L’administration américaine a émis des règles strictes sur le business de la cigarette électronique. Les producteurs ont trois ans pour montrer patte blanche. Le secteur est sous pression.
En mai, les acteurs du marché américain de la vape – 4,1 milliards de dollars pour 2016, selon Wells Fargo – ont reçu un coup de massue: la publication par la FDA (Food and Drug Administration) d’une nouvelle régulation. Entre autres règles, l’organisme impose à l’ensemble des fabricants de soumettre une liste des composants potentiellement dangereux dans les aérosols de leurs produits. Chaque appareil, chaque solution devra faire l’objet d’une demande d’autorisation de mise sur le marché dans un délai de trois ans, à moins d’avoir été disponible sur le marché avant 2007. Ce qui n’est le cas d’aucune e-cigarette.

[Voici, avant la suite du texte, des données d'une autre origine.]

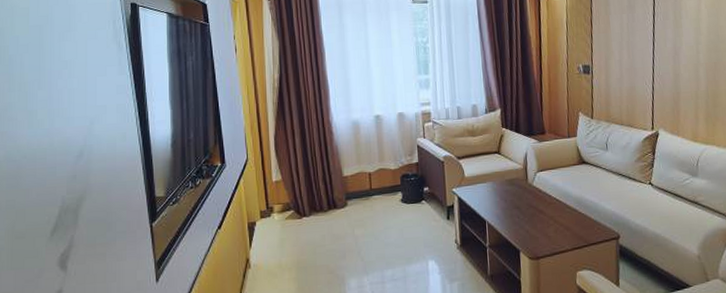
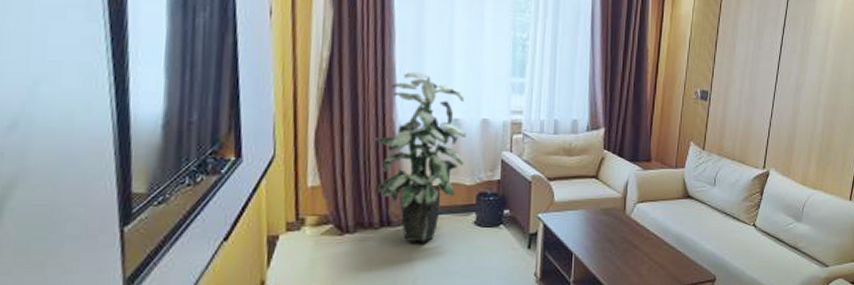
indoor plant: none [316,81,388,220] -> present [373,72,467,243]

Les entreprises «devront non seulement démontrer que leur produit est plus sûr que les cigarettes, mais aussi qu’il permet d’arrêter de fumer (…)», analyse Michael Siegel, professeur de santé publique à l’Université de Boston. Selon lui, le coût d’une demande par produit s’élèvera au minimum à 330 000 dollars (321 000 francs). «Une catastrophe pour les quelque 16 000 boutiques de la vape aux Etats-Unis.» Le tabacologue milite pour un contrôle de l’e-cigarette qui tienne compte de la diminution de la tabagie permise par ce dispositif.
Au détriment des PME
Pour de nombreux observateurs, cette régulation aura comme conséquence d’écrémer une part du business. «Un marché dynamique, fait de milliers de PME fabriquant et proposant jusqu’à 100 000 produits, risque d’être remplacé par quelque 10 à 20 producteurs, issus probablement de l’industrie du tabac, n’offrant qu’une gamme limitée de produits», estime CASAA, une ONG qui milite pour une alternative à l’herbe à Nicot.

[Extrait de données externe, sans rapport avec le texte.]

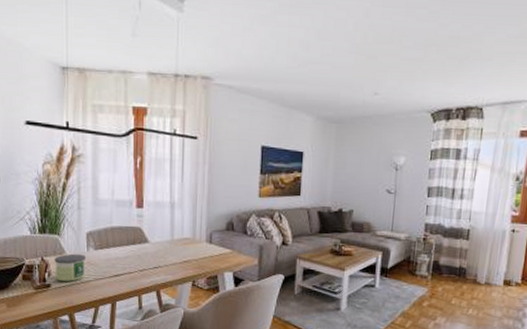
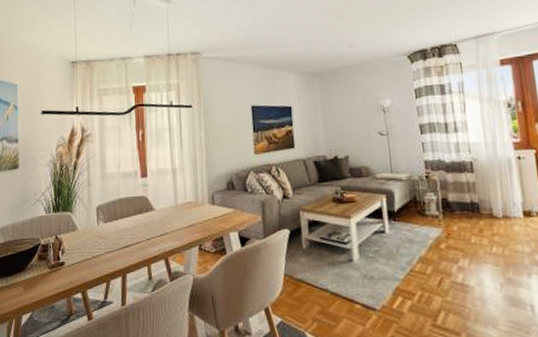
candle: present [54,253,85,281] -> none [67,228,96,258]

«Cette réglementation risque de freiner l’innovation, mais elle pourrait s’avérer positive pour les géants du tabac (…), particulièrement pour Altria (anciennement Philip Morris Companies Inc.) grâce à l’opportunité que représente son système iQos qui chauffe le tabac», estime Bonnie Herzog, senior analyste chez Wells Fargo.
Beaucoup d’entreprises indépendantes ne seront pas en mesure de répondre aux exigences techniques de la FDA. «Les plus petites PME américaines, qui produisent surtout des e-liquides, n’ont pas les équipes nécessaires pour ce travail. Elles ne sauront pas remplir les masses de formulaires exigés», estime Claude Bamberger, vice-président de l’Association indépendante (française) des utilisateurs de cigarette électronique: «Certes, il semble que la FDA a prévu un budget d’aide et des procédures allégées pour les petites entreprises ainsi que la possibilité de référencer des composés en commun. Mais au final, la partie sera plus facile pour les grands cigarettiers, qui possèdent peu de marques et peu de produits de la vape.»
Protéger les jeunes
La FDA se défend en pointant la nécessité de protéger les jeunes. «L’interdiction de vendre des produits dits à risques modifiés, sauf autorisation spécifique, marque un pas important pour réguler des produits utilisés à un rythme alarmant par les jeunes, comme les e-cigarettes, les cigares ou la chicha», décrit le directeur du Centre des produits du tabac de la FDA, Mitch Zeller. Une diminution de l’accès aux e-cigarettes pour le groupe cible de ses utilisateurs – les fumeurs – sera-t-elle compensée par les bénéfices sanitaires espérés auprès des jeunes? Tel est l’objet du débat.
Depuis début août, aucun nouveau produit de la vape ne peut plus être commercialisé aux Etats-Unis sans l’autorisation de l’administration. Cependant, plusieurs producteurs d’e-cigarettes ont réagi, attaquant le Deeming Act de la FDA (qui intègre l’e-cigarette au tabac ). «Les produits de la vape sont des produits technologiques et non pas des produits du tabac», a par exemple défendu la firme américaine Lost Art Liquids.